Saturday, January 31, 2009

How not to run a country

Vanity Fair has an exhaustive and well-done redux of the Bush administration in all its ineptitude.  In case you have been asleep the past eight years and need a primer, or if you just want a refresher on the beginning chapter of  western civilization's self-destruction, read on.  Here's an excerpt (the entire piece is lenghty, but quite worth it):

January 23, 2004 David Kay, the chief U.S. weapons inspector, resigns his position, affirming his belief that no W.M.D. stockpiles will be found in Iraq; the following week he discusses his conclusions at the White House. Nine months later his successor, Charles Duelfer, will conclude officially that Iraq not only did not possess W.M.D. but did not have an active program in place to develop them. The structural supports of Powell’s U.N. presentation begin to crumble.

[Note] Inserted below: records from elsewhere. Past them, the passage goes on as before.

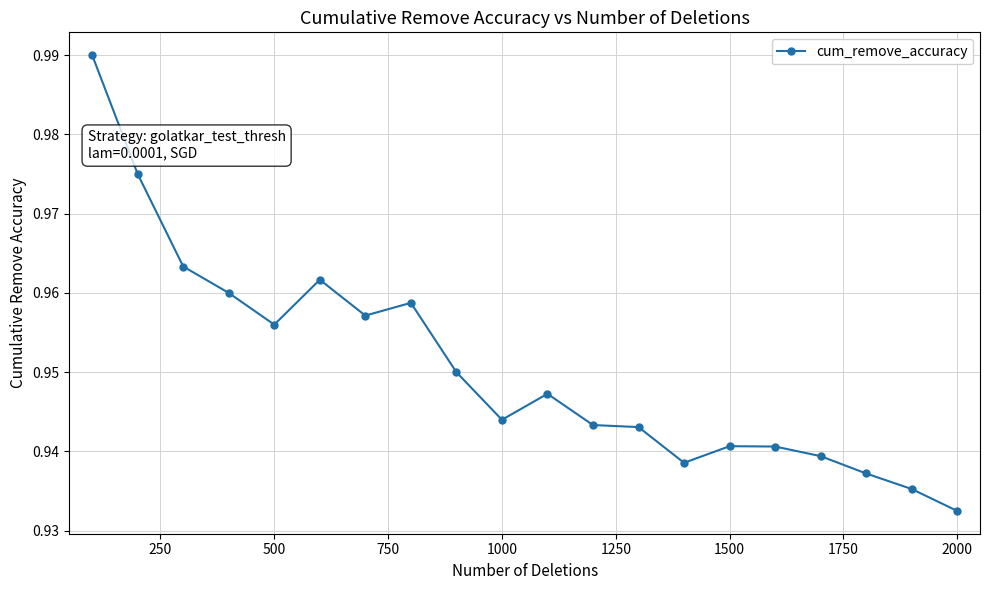

True or false: the data has more than 2 interior local peaks.

True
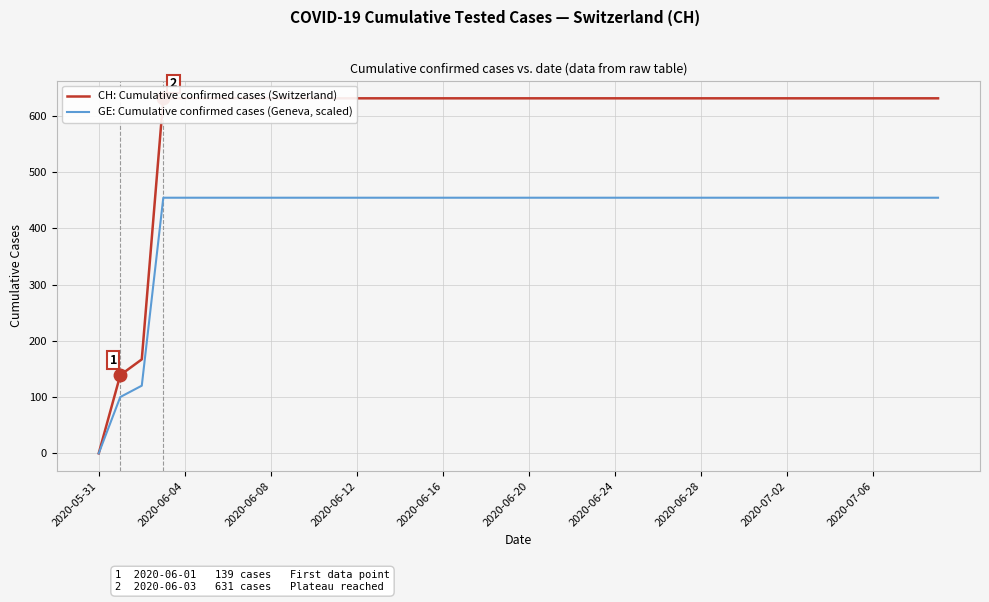

What are all the series names shown in the legend?

CH: Cumulative confirmed cases (Switzerland), GE: Cumulative confirmed cases (Geneva, scaled)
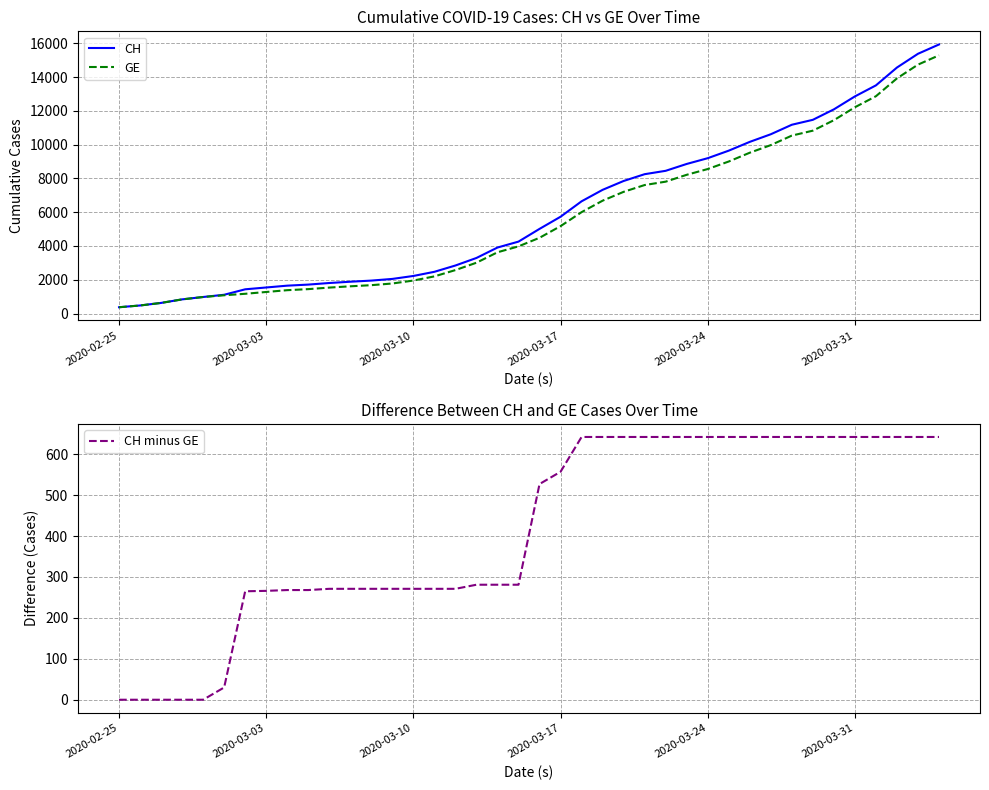

True or false: CH and GE intersect in this chart.

False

Lawrence Wilkerson, top aide and later chief of staff to Secretary of State Colin Powell: Well, [Powell] got a telephone call each time a pillar fell. It was either John [McLaughlin, deputy C.I.A. director], calling Rich [Armitage], and Rich telling him, or it was George [Tenet] or John calling the secretary. And I remember this vividly because he would walk through my door, and his face would grow more morose each time, and he’d say, Another pillar just fell. I said, Which one this time? And, of course, the last one was the mobile biological labs.

Finally, when that call came, the secretary came through the door and said, The last pillar has just collapsed. The mobile biological labs don’t exist. Turned around and went back into his office.

David Kay, chief U.S. weapons inspector in Iraq: As we turned to the trailers, it was probably—I guess the single biggest shock I had during the entire inspection process, because I’d been powerfully moved by Powell’s statement to the Council. Well, when we started tearing it apart, we discovered it was not based on several sources. It was based on one source, and it was an individual [code-named Curveball] held by German intelligence. They had denied the U.S. the right to directly interview him. And they only passed summaries—and really not very good ones—of their interrogations with him. The Germans had refused to pass us his name even.

As you delved into his character and his claims, none of them bore any truth. The case just fell apart.

Joschka Fischer, German foreign minister and vice-chancellor: I was astonished that the Americans used Curveball, really astonished. This was our stuff. But they presented it not in the way we knew it. They presented it as a fact, and not as the way an intelligence assessment is—could be, but could also be a big lie. We don’t know.

April 13, 2004 At a press conference Bush is asked by John Dickerson ofTime to name the biggest mistake he has made since 9/11. Bush is unable to come up with an answer. He replies, “I wish you would have given me this written question ahead of time, so I could plan for it.”